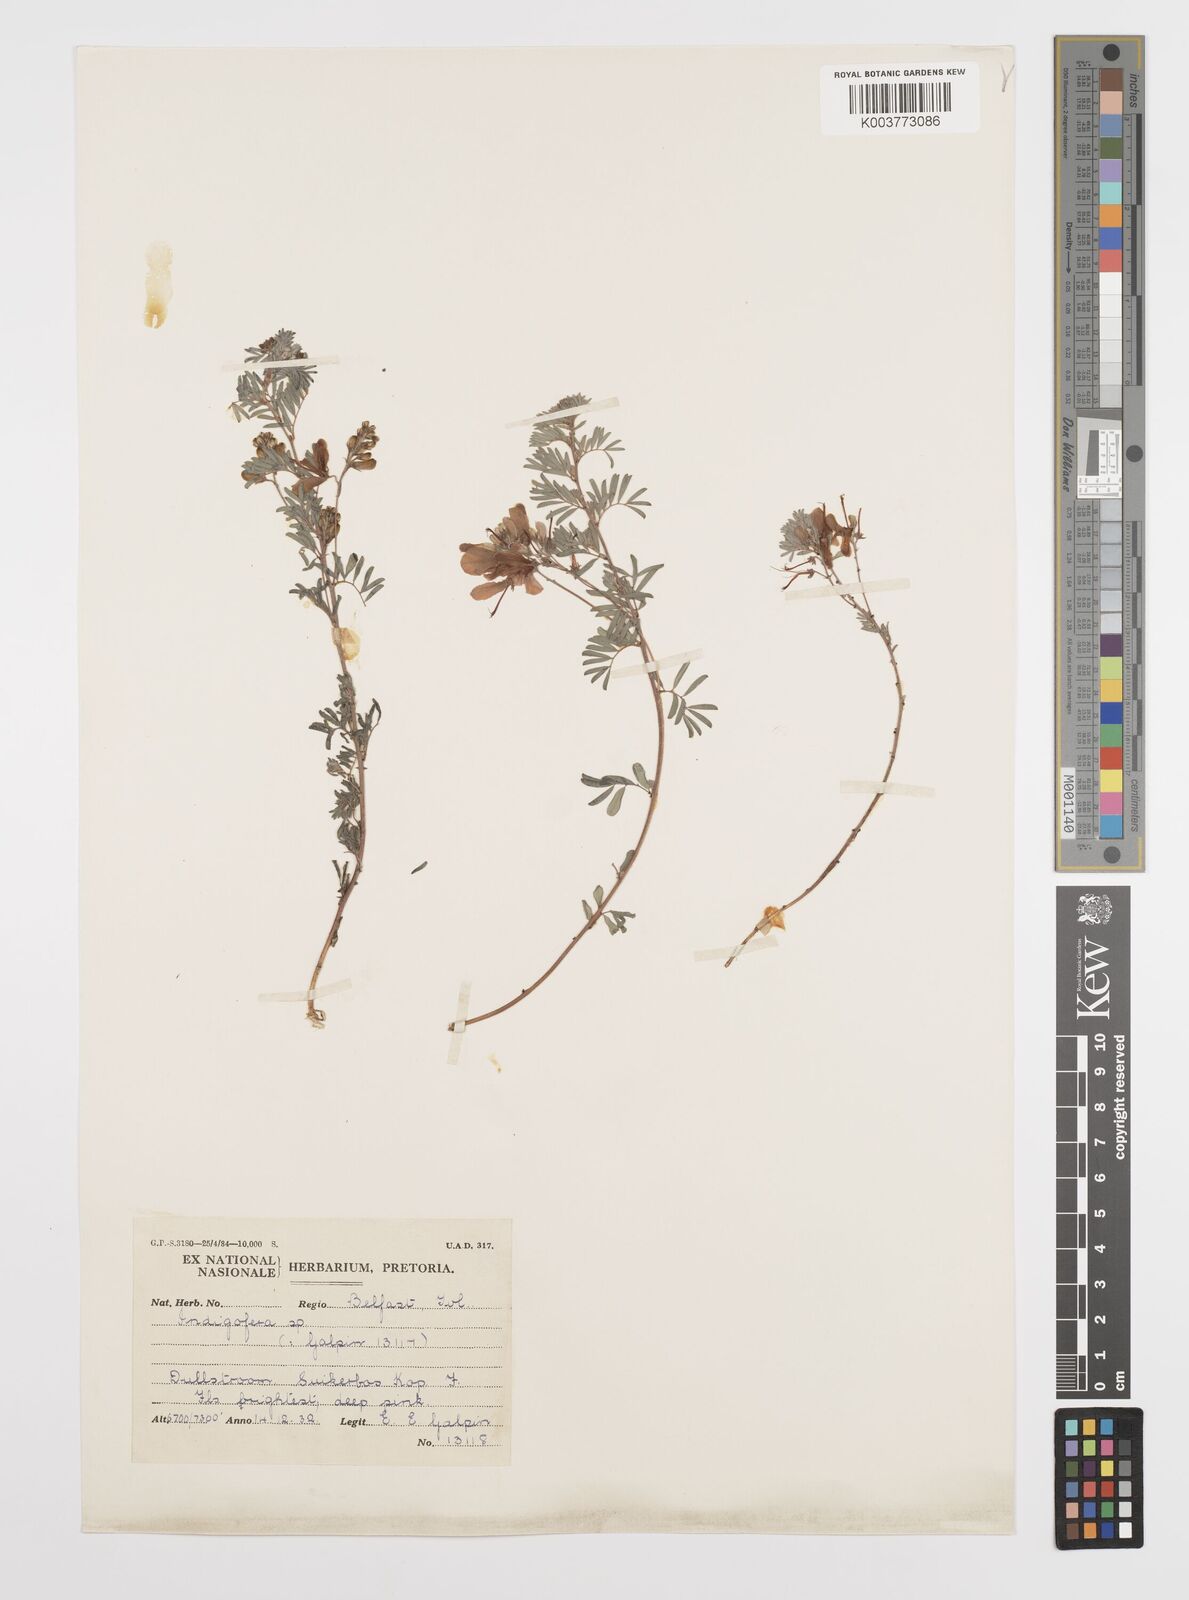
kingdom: Plantae
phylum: Tracheophyta
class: Magnoliopsida
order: Fabales
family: Fabaceae
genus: Indigofera
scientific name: Indigofera
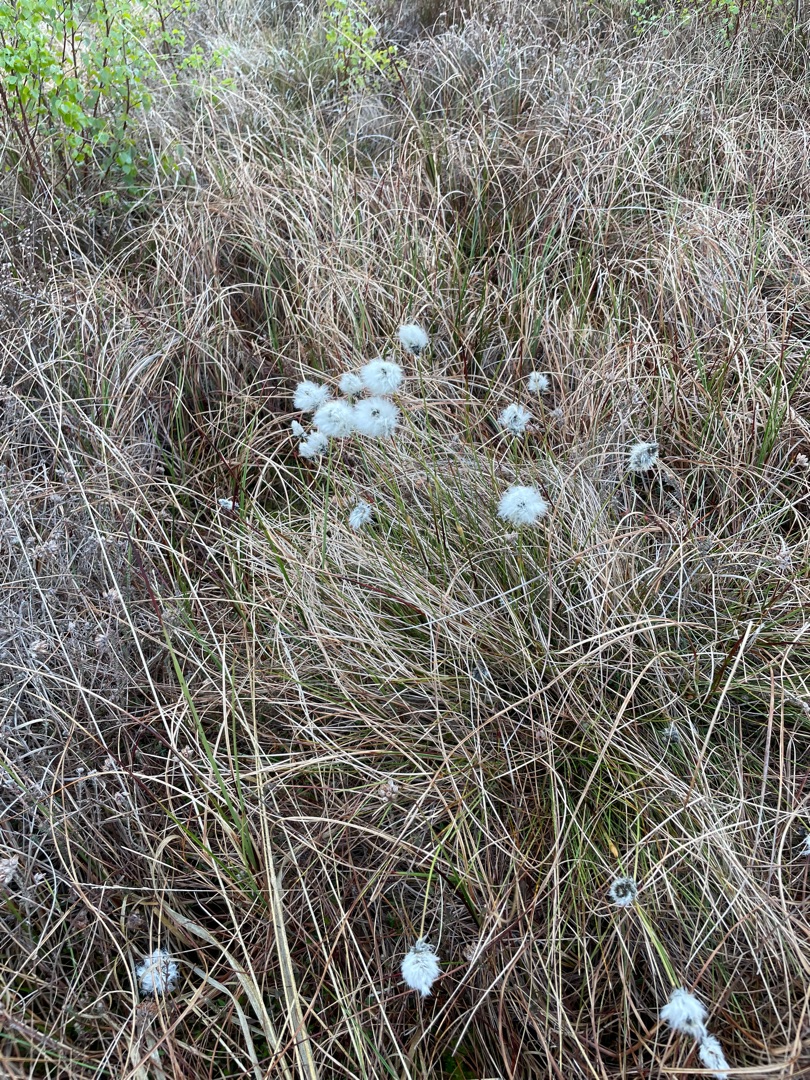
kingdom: Plantae
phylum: Tracheophyta
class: Liliopsida
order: Poales
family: Cyperaceae
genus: Eriophorum
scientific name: Eriophorum vaginatum
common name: Tue-kæruld
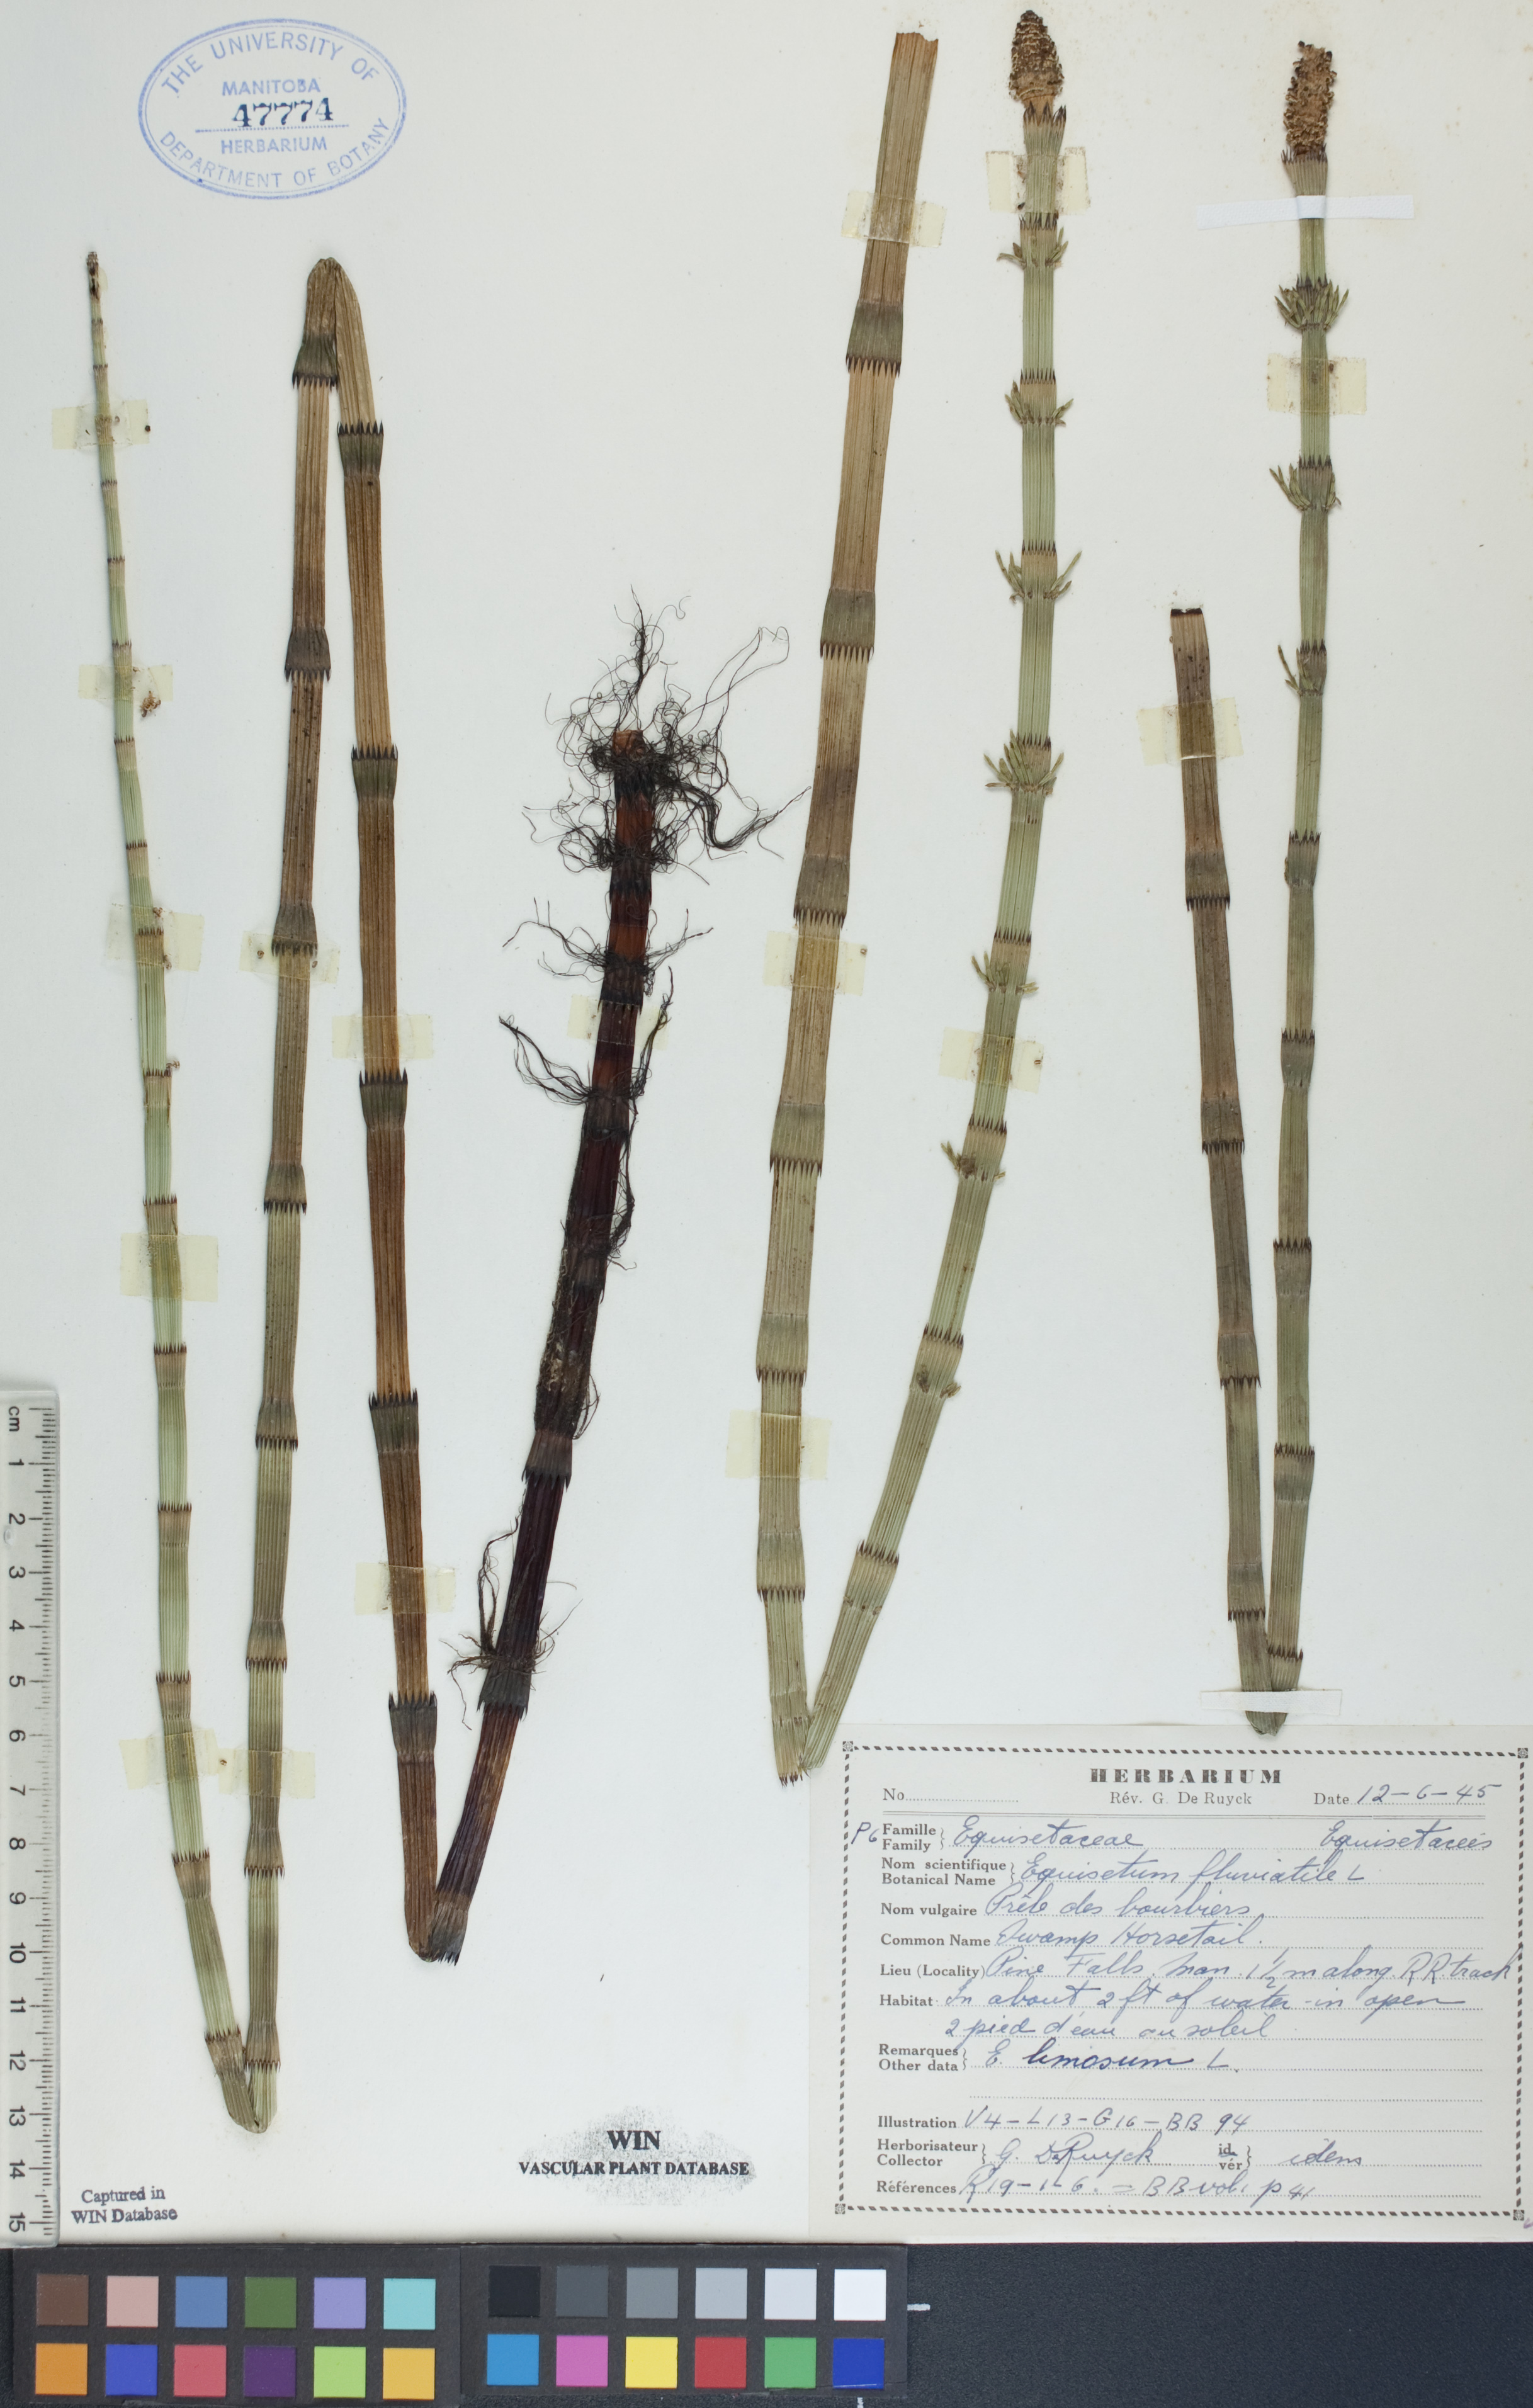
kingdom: Plantae
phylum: Tracheophyta
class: Polypodiopsida
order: Equisetales
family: Equisetaceae
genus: Equisetum
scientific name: Equisetum fluviatile
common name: Water horsetail
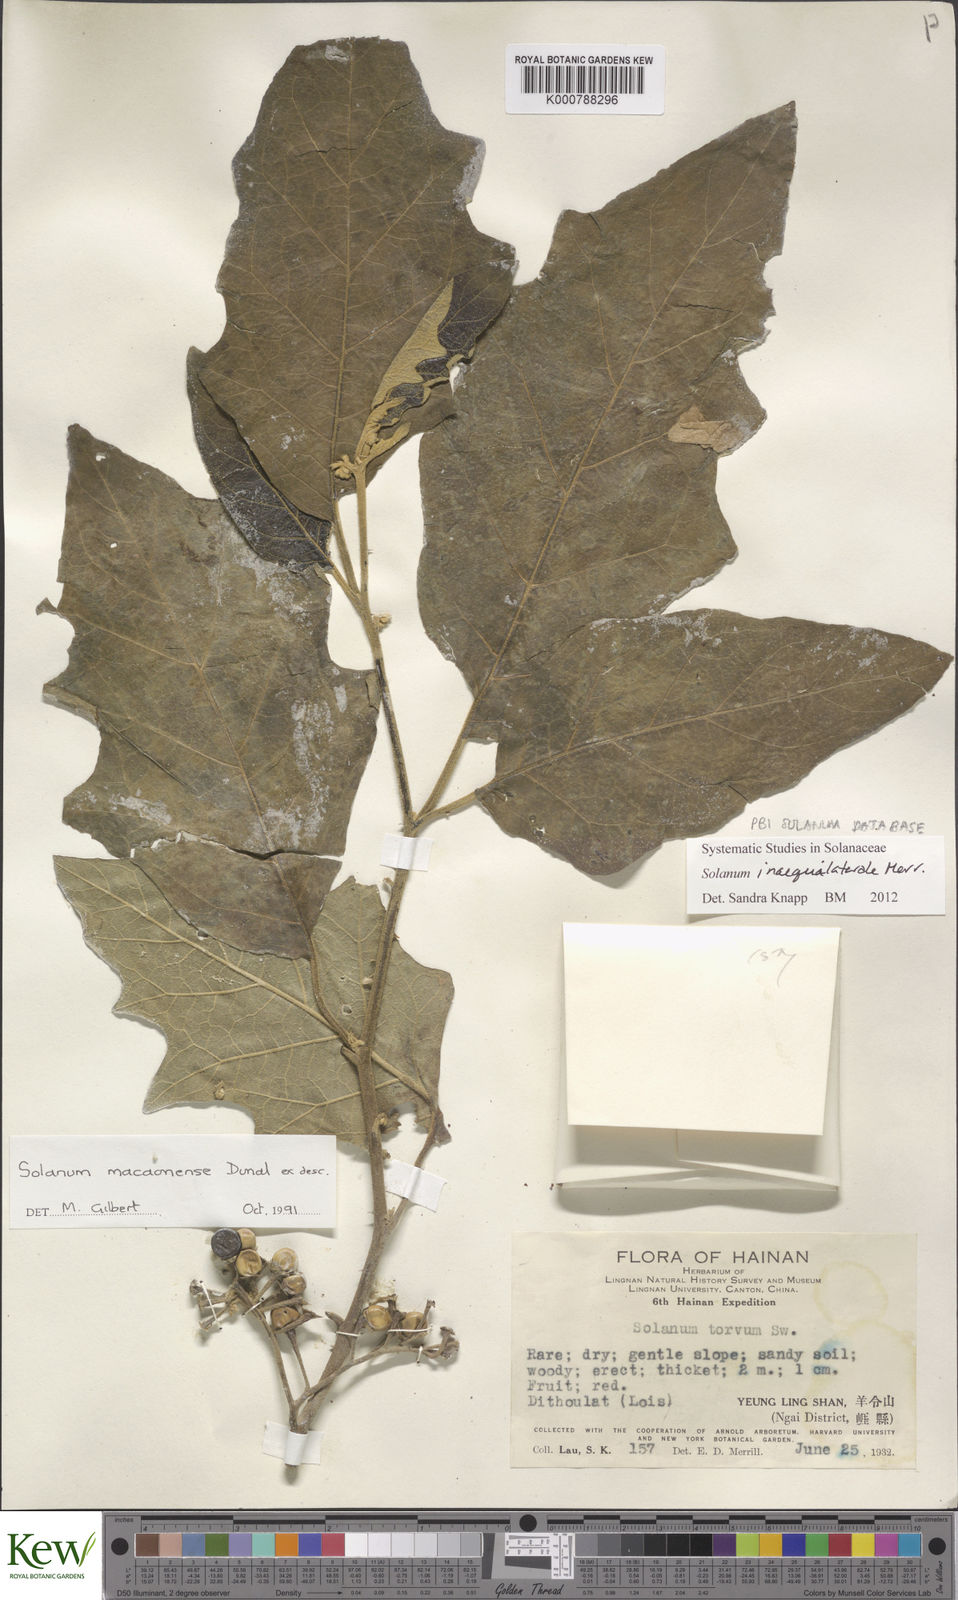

• [Set exercise] Write out every line of the listing above word for word, leaving out the pictures.

• [In response]
kingdom: Plantae
phylum: Tracheophyta
class: Magnoliopsida
order: Fabales
family: Fabaceae
genus: Indigofera
scientific name: Indigofera
kingdom: Plantae
phylum: Tracheophyta
class: Liliopsida
order: Poales
family: Cyperaceae
genus: Eriophorum
scientific name: Eriophorum vaginatum
common name: Tue-kæruld
kingdom: Plantae
phylum: Tracheophyta
class: Polypodiopsida
order: Equisetales
family: Equisetaceae
genus: Equisetum
scientific name: Equisetum fluviatile
common name: Water horsetail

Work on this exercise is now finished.